After a trial, a Sacramento judge has ruled that Keymontae Lindsey killed Grant Union High School football player JJ Clavo four years ago.
Lindsey was 15 at the time and has been incarcerated since. He will remain in custody until 2025, at the latest. If he had been a few months older at the time of the shooting, he would face a much different fate.
A new state law, SB 1391, signed last year by Gov. Jerry Brown, says someone convicted of crime who's younger than 16 cannot be tried as an adult or incarcerated after the age of 25.
Clavo in a car with Grant Union High football teammates in November 2015 when he was murdered. Sacramento Police arrested Lindsey the next day on weapons charges after a vehicle stop. According to the Sacramento District Attorney’s Office, the gun on the floor in front of him was identified by a crime lab as the murder weapon.
Clavo's mother, Dr.
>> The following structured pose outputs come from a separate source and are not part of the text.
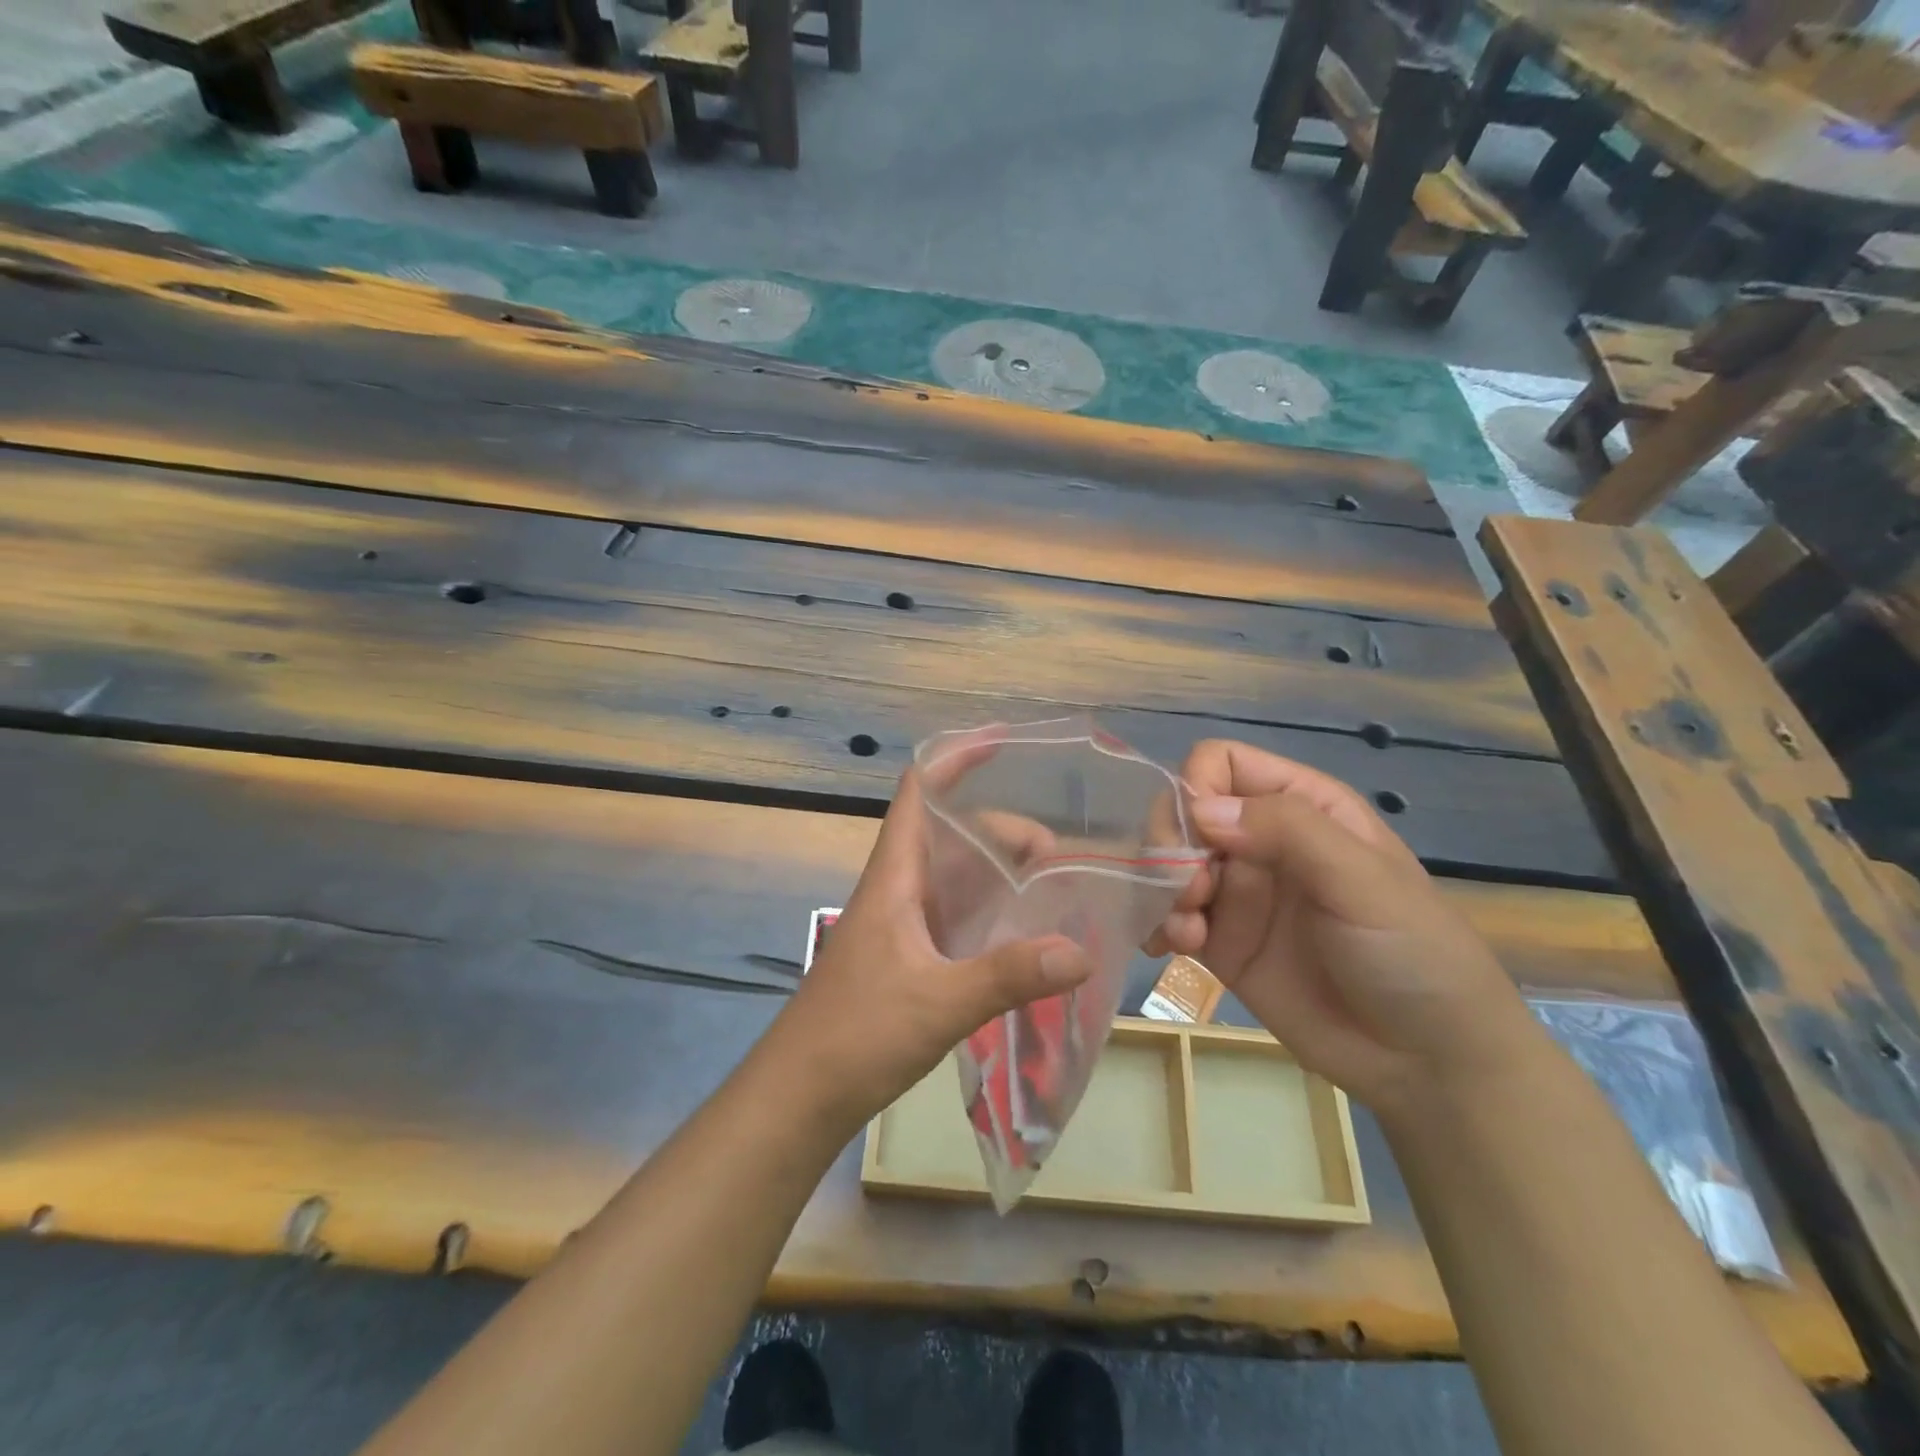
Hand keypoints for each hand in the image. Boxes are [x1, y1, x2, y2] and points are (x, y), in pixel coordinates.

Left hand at [760, 768, 1092, 1136]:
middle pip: (953, 834)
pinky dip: (993, 911)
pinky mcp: (911, 957)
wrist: (801, 1093)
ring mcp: (905, 924)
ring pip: (958, 876)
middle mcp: (900, 889)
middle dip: (1004, 830)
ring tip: (1055, 885)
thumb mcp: (938, 1002)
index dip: (955, 759)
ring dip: (1002, 871)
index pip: (919, 792)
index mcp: (895, 876)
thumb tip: (1080, 950)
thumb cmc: (857, 1034)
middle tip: (1058, 855)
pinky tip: (1028, 932)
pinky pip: (960, 916)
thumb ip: (1006, 976)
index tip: (1004, 743)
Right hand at [1153, 740, 1535, 1114]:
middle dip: (1171, 846)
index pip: (1221, 763)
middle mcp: (1260, 840)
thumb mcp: (1361, 880)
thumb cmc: (1412, 953)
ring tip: (1187, 932)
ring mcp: (1237, 891)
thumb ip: (1286, 830)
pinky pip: (1167, 915)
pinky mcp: (1219, 940)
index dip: (1196, 787)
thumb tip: (1198, 809)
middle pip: (1182, 811)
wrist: (1427, 1060)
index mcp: (1301, 806)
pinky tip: (1172, 948)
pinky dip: (1156, 924)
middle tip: (1191, 893)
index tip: (1199, 836)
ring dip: (1160, 889)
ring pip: (1166, 862)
Nicole Clavo, says six years more years for Lindsey, who is now 19, is not enough.
“He won't serve as much time as I believe he should,” she said. “Had he been a few months older, he would be looking at a life sentence versus a pat on the hand and just a couple of years.”
She went on to say all parts of society failed the boy who shot her son: community, teachers and parents alike.
“No one provided him the assistance he needed or the attention or the love or the compassion or any of those things that would have stopped him from making a horrible, horrible decision that changed all of our lives,” she said.
Clavo says, given her knowledge of Lindsey’s formative years, she doesn’t hold out much hope that he will be a productive member of society upon his release.
“I don't think our juvenile system is set up to rehabilitate our youth in that short period of time,” she said.
Dr. Clavo has since founded a non-profit dedicated to grief counseling and support for people who have undergone a traumatic experience.
'We continue to work with families and not just families of murdered loved ones, homelessness, joblessness, divorce, death, anything that can be considered as grief,” she said.
She and her daughter Japhera will continue their work and will also seek laws that protect victims.
Efforts to reach the Lindsey family have been unsuccessful. He is due back in court August 19 to be sentenced.